I’m having a lot of trouble getting into any kind of groove, now that we’ve moved. I’m feeling more than a little overwhelmed.
Things in my family are good… very good in fact. The girls are happy in their new schools, and we finally sorted out the mess of school records, forms to fill out, plus a residency affidavit and Texas vaccination exemptions that needed notarizing. The girls have friends in the neighborhood and spend their afternoons running in and out of each others’ homes and rooms. David and I were both astounded by how many companies are hiring in this area, and not all of them are temp agencies either. We have both applied to a dozen or so, thus far, and David got his first call back, to set up an interview, within a couple of days. No complaints really, on a personal family level.
However, it’s not just our family that lives here. I love my friend Melissa dearly, and I’ve known her since we started 6th grade together in 1991. I don’t think I would have made it through middle school without her by my side, and we’ve stayed in touch ever since. I knew she was having issues with her husband John, and that they were temporarily separated while we were making our moving plans. By the time we got to Texas, however, he was living here again.
Without putting all of their personal issues out to the world, I’ll just say that John and Melissa are having a lot of marital problems, and there’s a good chance they won’t be together much longer. John is a very negative person… finding the worst point of view, no matter the subject. David & I have tried to inject some happiness into their marriage and family, but it gets shot down every single time.
That kind of negativity and tension are exactly what we have learned to avoid, for our own sanity. It’s hard to be around it. Now, they don’t argue where any of the kids can hear it, so our two are oblivious. They save the arguments for the middle of the night, when the only witnesses are David and I. Once the argument is over, it must be analyzed, talked to death and analyzed again.
Now, don’t get me wrong. I don’t mind being a sounding board for my friend, but it’s reached a point where it is affecting my own happiness, sleep, creativity and focus. I sat at the keyboard for over an hour last night, and couldn’t write a thing. I feel like I’m forcing this post… because it upsets me a lot that I have been neglecting my beloved blog.
I need to write and knit and read. David needs to draw and read and create.
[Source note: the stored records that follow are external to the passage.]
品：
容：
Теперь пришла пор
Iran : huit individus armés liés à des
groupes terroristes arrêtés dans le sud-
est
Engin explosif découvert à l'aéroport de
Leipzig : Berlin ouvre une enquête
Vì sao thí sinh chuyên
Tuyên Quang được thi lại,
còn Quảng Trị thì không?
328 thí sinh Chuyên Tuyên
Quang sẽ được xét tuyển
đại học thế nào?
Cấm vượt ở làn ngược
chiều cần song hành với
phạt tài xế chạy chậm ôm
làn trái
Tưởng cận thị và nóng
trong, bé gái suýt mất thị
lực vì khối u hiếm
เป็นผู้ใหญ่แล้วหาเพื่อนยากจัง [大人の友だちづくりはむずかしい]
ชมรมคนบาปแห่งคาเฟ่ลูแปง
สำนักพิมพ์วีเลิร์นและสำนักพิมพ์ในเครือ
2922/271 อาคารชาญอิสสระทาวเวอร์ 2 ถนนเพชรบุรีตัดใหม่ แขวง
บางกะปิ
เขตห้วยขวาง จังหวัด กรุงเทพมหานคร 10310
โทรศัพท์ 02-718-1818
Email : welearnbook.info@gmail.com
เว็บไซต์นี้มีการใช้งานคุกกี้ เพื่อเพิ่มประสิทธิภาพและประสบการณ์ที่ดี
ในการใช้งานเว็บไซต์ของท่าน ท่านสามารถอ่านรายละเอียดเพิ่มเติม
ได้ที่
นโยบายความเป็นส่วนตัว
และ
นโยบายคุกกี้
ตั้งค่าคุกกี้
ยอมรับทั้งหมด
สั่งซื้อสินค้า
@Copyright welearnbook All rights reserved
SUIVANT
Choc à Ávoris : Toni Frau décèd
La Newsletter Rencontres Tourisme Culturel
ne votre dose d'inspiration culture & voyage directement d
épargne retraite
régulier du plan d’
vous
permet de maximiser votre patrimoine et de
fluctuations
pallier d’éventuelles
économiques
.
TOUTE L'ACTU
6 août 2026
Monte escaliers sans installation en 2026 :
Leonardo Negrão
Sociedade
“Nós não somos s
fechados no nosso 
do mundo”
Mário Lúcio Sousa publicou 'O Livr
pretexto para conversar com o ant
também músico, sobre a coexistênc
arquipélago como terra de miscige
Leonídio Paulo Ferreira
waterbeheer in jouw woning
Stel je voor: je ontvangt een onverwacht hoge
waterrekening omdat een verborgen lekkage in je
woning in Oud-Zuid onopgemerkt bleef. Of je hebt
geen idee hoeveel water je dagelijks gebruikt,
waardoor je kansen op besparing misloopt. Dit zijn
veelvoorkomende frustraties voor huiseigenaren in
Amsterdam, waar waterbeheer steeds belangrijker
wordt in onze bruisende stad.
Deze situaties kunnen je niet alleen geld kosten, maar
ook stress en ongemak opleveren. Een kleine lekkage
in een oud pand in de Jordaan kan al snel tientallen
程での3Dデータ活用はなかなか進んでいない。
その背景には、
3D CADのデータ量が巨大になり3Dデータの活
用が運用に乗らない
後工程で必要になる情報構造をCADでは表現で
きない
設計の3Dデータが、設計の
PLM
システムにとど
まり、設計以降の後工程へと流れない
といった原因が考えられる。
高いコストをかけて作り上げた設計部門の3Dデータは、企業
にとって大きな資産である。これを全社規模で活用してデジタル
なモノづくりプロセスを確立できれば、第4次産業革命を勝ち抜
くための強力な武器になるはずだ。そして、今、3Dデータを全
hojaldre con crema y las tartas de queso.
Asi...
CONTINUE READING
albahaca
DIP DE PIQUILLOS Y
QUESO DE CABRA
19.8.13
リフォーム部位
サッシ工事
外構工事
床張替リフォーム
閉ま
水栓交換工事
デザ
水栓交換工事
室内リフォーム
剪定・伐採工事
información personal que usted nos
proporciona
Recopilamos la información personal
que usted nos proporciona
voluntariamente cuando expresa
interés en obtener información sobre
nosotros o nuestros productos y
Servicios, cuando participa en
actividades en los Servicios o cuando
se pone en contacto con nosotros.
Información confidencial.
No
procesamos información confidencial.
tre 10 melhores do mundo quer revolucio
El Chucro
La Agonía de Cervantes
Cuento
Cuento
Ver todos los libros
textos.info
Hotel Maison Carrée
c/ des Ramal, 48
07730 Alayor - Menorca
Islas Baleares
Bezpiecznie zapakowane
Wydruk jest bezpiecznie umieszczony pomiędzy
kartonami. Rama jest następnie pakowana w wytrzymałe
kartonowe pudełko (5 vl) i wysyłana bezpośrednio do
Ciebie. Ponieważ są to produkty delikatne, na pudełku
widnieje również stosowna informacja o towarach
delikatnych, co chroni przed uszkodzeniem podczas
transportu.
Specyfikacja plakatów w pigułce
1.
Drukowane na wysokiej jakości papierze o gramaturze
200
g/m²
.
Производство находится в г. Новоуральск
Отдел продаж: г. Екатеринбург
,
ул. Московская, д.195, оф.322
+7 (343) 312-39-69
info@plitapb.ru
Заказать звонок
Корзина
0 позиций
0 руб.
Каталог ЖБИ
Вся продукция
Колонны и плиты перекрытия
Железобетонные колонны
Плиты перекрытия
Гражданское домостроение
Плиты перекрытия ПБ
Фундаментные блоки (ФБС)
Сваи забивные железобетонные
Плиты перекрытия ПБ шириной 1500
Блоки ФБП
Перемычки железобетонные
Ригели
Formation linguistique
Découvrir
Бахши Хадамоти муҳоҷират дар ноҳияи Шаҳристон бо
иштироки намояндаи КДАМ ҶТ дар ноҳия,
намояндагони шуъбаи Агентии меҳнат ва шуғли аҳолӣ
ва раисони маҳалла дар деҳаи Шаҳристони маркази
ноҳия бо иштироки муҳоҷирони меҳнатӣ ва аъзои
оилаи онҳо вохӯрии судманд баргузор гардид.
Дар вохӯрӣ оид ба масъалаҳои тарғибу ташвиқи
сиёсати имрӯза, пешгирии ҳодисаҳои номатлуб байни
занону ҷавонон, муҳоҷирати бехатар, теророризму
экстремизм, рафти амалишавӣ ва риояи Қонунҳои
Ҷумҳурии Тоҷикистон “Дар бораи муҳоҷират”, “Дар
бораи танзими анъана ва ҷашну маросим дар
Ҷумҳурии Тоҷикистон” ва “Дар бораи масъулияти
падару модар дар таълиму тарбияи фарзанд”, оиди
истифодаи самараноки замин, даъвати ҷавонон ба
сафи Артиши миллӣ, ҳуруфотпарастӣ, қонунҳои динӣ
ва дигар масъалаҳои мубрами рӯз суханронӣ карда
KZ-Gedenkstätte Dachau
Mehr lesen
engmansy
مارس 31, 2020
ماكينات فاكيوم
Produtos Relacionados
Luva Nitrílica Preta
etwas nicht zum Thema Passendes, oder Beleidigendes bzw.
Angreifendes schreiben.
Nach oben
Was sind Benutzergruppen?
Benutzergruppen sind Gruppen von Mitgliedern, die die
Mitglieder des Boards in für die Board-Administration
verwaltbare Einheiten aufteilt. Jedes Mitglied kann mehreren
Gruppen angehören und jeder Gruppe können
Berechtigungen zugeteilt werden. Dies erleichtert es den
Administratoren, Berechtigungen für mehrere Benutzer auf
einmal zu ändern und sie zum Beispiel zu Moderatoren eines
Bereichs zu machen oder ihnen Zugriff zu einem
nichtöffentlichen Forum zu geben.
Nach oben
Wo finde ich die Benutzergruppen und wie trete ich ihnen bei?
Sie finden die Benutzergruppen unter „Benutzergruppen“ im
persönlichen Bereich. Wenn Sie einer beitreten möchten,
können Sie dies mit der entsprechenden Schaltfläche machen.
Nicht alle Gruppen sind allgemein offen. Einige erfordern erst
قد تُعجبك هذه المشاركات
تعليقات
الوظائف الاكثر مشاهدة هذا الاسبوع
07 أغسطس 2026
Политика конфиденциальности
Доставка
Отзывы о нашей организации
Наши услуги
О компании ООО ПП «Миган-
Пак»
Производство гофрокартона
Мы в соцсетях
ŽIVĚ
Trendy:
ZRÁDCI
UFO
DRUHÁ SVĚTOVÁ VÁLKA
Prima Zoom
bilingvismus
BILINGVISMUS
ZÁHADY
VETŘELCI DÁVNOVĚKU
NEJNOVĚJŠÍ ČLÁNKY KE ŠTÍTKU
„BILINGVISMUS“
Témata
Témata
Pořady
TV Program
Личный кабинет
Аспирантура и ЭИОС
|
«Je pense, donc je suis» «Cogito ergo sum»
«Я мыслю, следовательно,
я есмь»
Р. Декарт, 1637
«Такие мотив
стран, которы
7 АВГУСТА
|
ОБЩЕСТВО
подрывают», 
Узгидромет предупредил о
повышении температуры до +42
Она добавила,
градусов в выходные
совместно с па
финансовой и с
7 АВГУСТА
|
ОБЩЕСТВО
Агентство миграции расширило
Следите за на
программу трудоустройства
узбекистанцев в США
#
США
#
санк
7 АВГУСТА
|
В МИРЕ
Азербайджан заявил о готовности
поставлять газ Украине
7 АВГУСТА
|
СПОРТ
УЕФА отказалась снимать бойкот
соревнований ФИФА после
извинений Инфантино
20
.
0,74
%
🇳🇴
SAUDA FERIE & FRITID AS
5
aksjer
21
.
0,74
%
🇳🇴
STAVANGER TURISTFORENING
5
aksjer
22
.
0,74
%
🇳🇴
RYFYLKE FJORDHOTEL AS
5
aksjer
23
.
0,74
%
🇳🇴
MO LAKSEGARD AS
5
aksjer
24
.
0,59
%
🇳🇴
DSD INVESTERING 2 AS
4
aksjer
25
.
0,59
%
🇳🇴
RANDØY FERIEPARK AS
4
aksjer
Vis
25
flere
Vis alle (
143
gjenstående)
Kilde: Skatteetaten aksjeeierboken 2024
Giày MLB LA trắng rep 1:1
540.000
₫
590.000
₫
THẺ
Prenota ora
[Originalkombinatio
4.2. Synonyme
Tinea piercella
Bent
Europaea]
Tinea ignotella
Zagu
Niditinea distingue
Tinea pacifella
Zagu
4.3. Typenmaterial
We are not therapists, and don’t want to be. We have a beautiful and open relationship, but that doesn’t mean that we can fix our friends’ marriages, and this isn’t the first time we’ve felt put in that position. We need to sleep at night, so that we can get the kids to school and devote our days to job hunting, learning our new city and starting this new life of ours. We cannot do that when we’re awake until 2-3 am (or later) talking about the same negative subjects over and over.
Basically, we’re fumbling through trying to set boundaries with our friends and hosts, which feels like a delicate balancing act, when they are two of only three people we know in this city. I don’t want to hurt my friends or their feelings. I love them. But I cannot allow my hard-earned mental health to go down the tubes in the wake of other people’s problems either. We have too much riding on this move. We have to focus on ourselves and our kids.